* **Exercise aim**:
The entries below must be copied exactly as they are.

* **Stored dataset items**:

########################################

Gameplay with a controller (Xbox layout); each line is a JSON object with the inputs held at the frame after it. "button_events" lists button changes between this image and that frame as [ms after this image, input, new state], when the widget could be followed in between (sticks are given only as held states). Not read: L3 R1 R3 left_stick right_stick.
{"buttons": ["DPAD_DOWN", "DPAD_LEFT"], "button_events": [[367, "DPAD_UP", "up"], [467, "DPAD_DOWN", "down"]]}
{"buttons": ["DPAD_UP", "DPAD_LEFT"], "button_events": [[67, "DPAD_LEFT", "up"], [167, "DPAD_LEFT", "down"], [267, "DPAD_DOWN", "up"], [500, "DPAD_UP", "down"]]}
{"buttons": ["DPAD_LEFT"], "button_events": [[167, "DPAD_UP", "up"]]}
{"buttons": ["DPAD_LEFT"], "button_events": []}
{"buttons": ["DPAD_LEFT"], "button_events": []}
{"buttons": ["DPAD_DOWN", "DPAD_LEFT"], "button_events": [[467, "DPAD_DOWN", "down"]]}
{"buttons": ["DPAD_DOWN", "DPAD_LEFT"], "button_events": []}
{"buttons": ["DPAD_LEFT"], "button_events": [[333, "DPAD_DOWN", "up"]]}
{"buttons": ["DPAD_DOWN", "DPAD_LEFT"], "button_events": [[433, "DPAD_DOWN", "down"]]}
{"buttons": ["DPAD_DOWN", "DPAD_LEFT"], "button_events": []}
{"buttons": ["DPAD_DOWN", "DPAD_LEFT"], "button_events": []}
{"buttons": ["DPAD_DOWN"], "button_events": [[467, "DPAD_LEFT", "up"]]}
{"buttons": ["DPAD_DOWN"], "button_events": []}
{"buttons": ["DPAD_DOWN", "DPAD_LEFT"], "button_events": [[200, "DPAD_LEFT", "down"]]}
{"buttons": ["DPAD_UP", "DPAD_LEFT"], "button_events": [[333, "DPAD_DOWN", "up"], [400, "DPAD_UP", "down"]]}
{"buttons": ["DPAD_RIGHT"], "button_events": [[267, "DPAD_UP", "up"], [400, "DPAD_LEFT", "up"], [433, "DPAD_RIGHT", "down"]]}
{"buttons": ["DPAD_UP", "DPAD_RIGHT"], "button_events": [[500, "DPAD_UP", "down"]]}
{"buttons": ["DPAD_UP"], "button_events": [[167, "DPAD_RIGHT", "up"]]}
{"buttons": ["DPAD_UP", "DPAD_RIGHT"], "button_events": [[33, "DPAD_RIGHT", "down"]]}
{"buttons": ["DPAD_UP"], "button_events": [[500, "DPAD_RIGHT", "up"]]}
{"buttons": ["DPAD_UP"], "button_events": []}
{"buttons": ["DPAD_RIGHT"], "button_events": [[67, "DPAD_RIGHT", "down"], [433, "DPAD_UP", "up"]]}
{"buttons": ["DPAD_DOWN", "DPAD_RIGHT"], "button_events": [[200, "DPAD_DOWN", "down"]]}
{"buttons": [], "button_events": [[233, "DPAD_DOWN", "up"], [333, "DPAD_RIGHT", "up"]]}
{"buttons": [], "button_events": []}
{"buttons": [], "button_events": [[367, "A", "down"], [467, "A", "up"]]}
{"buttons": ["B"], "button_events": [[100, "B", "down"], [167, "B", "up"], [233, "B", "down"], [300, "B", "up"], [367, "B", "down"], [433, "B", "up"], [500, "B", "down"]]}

########################################

* **Answer**:
Gameplay with a controller (Xbox layout); each line is a JSON object with the inputs held at the frame after it. "button_events" lists button changes between this image and that frame as [ms after this image, input, new state], when the widget could be followed in between (sticks are given only as held states). Not read: L3 R1 R3 left_stick right_stick.
{"buttons": ["DPAD_DOWN", "DPAD_LEFT"], "button_events": [[367, "DPAD_UP", "up"], [467, "DPAD_DOWN", "down"]]}
{"buttons": ["DPAD_UP", "DPAD_LEFT"], "button_events": [[67, "DPAD_LEFT", "up"], [167, "DPAD_LEFT", "down"], [267, "DPAD_DOWN", "up"], [500, "DPAD_UP", "down"]]}
{"buttons": ["DPAD_LEFT"], "button_events": [[167, "DPAD_UP", "up"]]}
{"buttons": ["DPAD_LEFT"], "button_events": []}
{"buttons": ["DPAD_LEFT"], "button_events": []}
{"buttons": ["DPAD_DOWN", "DPAD_LEFT"], "button_events": [[467, "DPAD_DOWN", "down"]]}
{"buttons": ["DPAD_DOWN", "DPAD_LEFT"], "button_events": []}
{"buttons": ["DPAD_LEFT"], "button_events": [[333, "DPAD_DOWN", "up"]]}
{"buttons": ["DPAD_DOWN", "DPAD_LEFT"], "button_events": [[433, "DPAD_DOWN", "down"]]}
{"buttons": ["DPAD_DOWN", "DPAD_LEFT"], "button_events": []}
{"buttons": ["DPAD_DOWN", "DPAD_LEFT"], "button_events": []}
{"buttons": ["DPAD_DOWN"], "button_events": [[467, "DPAD_LEFT", "up"]]}
{"buttons": ["DPAD_DOWN"], "button_events": []}
{"buttons": ["DPAD_DOWN", "DPAD_LEFT"], "button_events": [[200, "DPAD_LEFT", "down"]]}
{"buttons": ["DPAD_UP", "DPAD_LEFT"], "button_events": [[333, "DPAD_DOWN", "up"], [400, "DPAD_UP", "down"]]}
{"buttons": ["DPAD_RIGHT"], "button_events": [[267, "DPAD_UP", "up"], [400, "DPAD_LEFT", "up"], [433, "DPAD_RIGHT", "down"]]}
{"buttons": ["DPAD_UP", "DPAD_RIGHT"], "button_events": [[500, "DPAD_UP", "down"]]}
{"buttons": ["DPAD_UP"], "button_events": [[167, "DPAD_RIGHT", "up"]]}
{"buttons": ["DPAD_UP", "DPAD_RIGHT"], "button_events": [[33, "DPAD_RIGHT", "down"]]}
{"buttons": ["DPAD_UP"], "button_events": [[500, "DPAD_RIGHT", "up"]]}
{"buttons": ["DPAD_UP"], "button_events": []}
{"buttons": ["DPAD_RIGHT"], "button_events": [[67, "DPAD_RIGHT", "down"], [433, "DPAD_UP", "up"]]}
{"buttons": ["DPAD_DOWN", "DPAD_RIGHT"], "button_events": [[200, "DPAD_DOWN", "down"]]}
{"buttons": [], "button_events": [[233, "DPAD_DOWN", "up"], [333, "DPAD_RIGHT", "up"]]}
{"buttons": [], "button_events": []}
{"buttons": [], "button_events": [[367, "A", "down"], [467, "A", "up"]]}
{"buttons": ["B"], "button_events": [[100, "B", "down"], [167, "B", "up"], [233, "B", "down"], [300, "B", "up"], [367, "B", "down"], [433, "B", "up"], [500, "B", "down"]]}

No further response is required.